▶ **BRIEF**
Return every line from the records below with the string "thumb".

- - - -

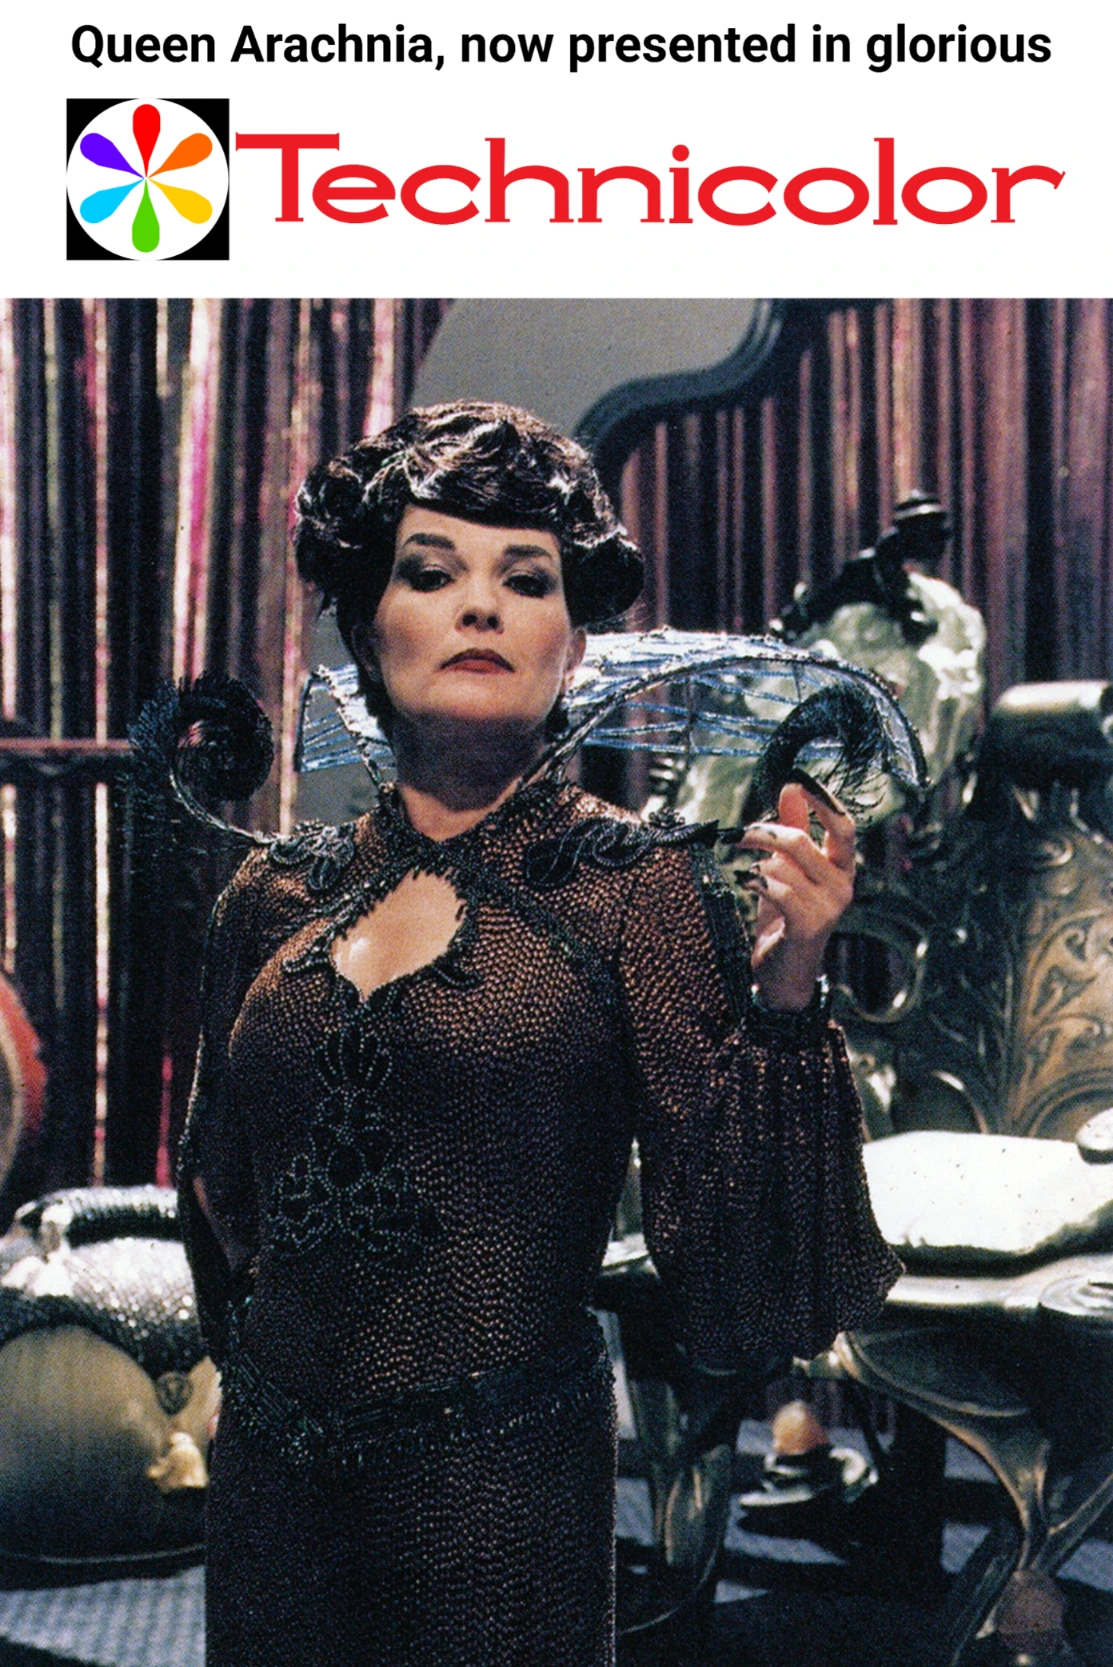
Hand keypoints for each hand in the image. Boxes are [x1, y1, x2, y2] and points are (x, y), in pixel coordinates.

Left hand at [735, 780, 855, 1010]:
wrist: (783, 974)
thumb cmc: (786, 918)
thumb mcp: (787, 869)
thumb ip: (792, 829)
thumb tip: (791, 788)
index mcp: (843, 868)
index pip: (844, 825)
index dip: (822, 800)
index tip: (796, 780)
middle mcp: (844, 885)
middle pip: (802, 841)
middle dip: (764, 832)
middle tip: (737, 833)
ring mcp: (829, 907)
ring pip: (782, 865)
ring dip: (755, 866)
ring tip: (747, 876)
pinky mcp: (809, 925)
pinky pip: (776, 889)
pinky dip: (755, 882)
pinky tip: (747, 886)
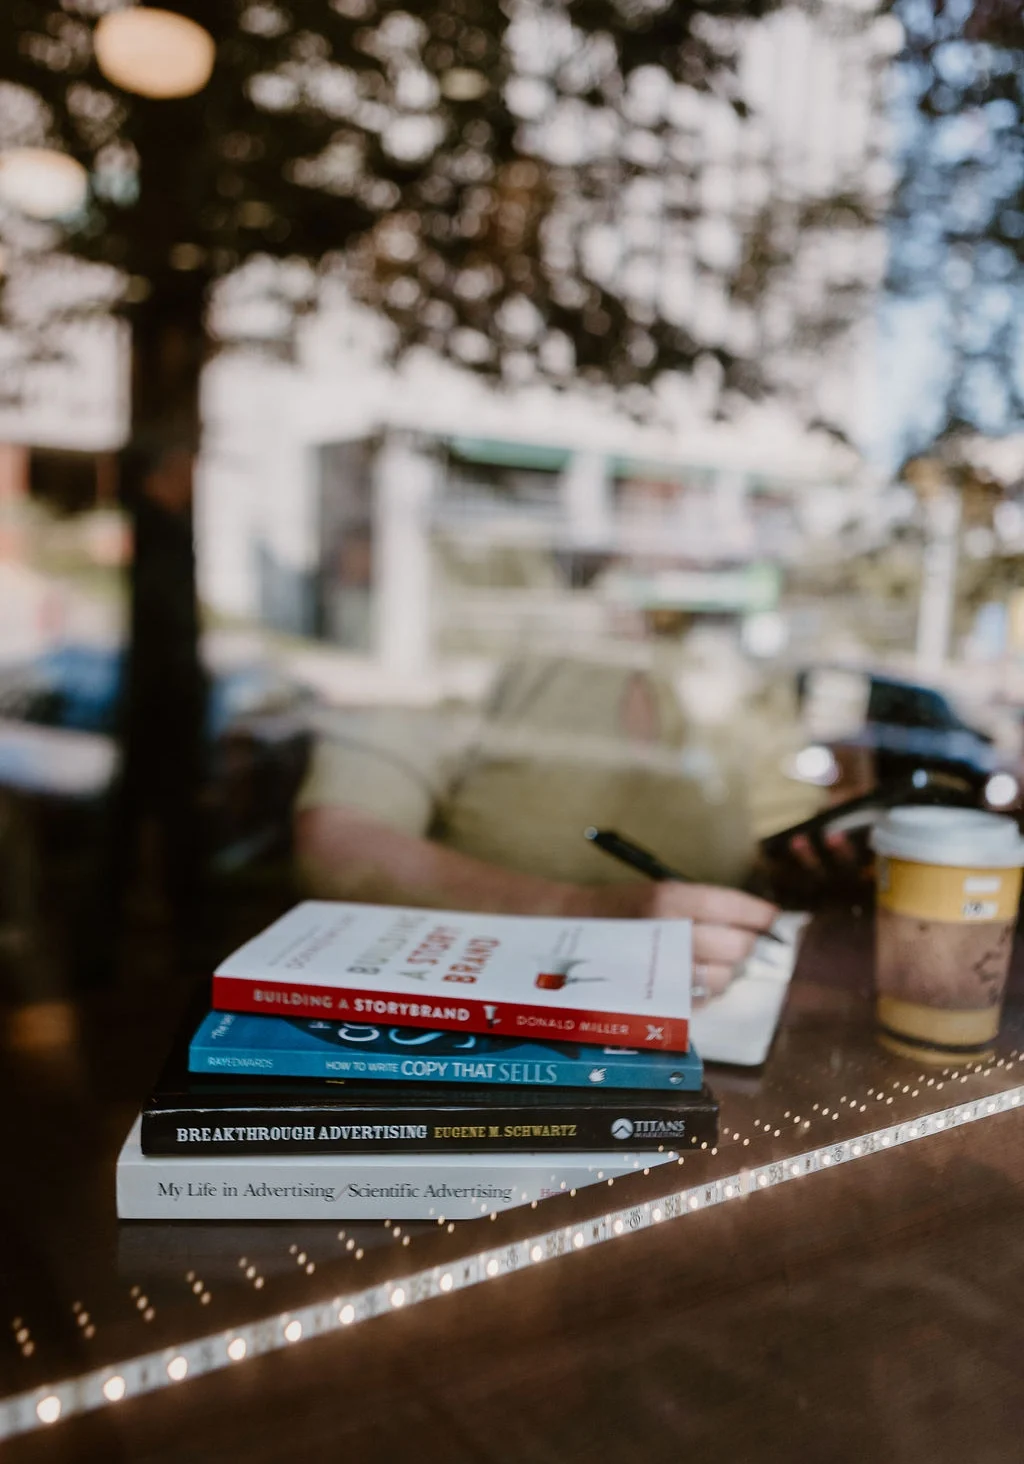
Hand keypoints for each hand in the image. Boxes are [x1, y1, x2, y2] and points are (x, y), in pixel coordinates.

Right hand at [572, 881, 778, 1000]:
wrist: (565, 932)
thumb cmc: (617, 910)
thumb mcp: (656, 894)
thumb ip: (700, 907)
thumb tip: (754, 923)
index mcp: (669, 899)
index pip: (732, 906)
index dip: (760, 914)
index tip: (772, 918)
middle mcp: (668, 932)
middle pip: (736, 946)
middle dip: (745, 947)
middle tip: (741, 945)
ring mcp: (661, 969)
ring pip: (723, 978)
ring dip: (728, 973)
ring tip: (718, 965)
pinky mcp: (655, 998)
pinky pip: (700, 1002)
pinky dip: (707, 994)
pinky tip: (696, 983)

- - - -

▶ **OUTPUT FOR THIS EXERCISE**
thumb cmc: (786, 918)
thumb mcp: (787, 869)
thumb ip: (792, 829)
thumb tip: (791, 788)
thumb cmc: (617, 910)
thumb mcp: (656, 894)
thumb ip: (700, 907)
thumb tip: (754, 923)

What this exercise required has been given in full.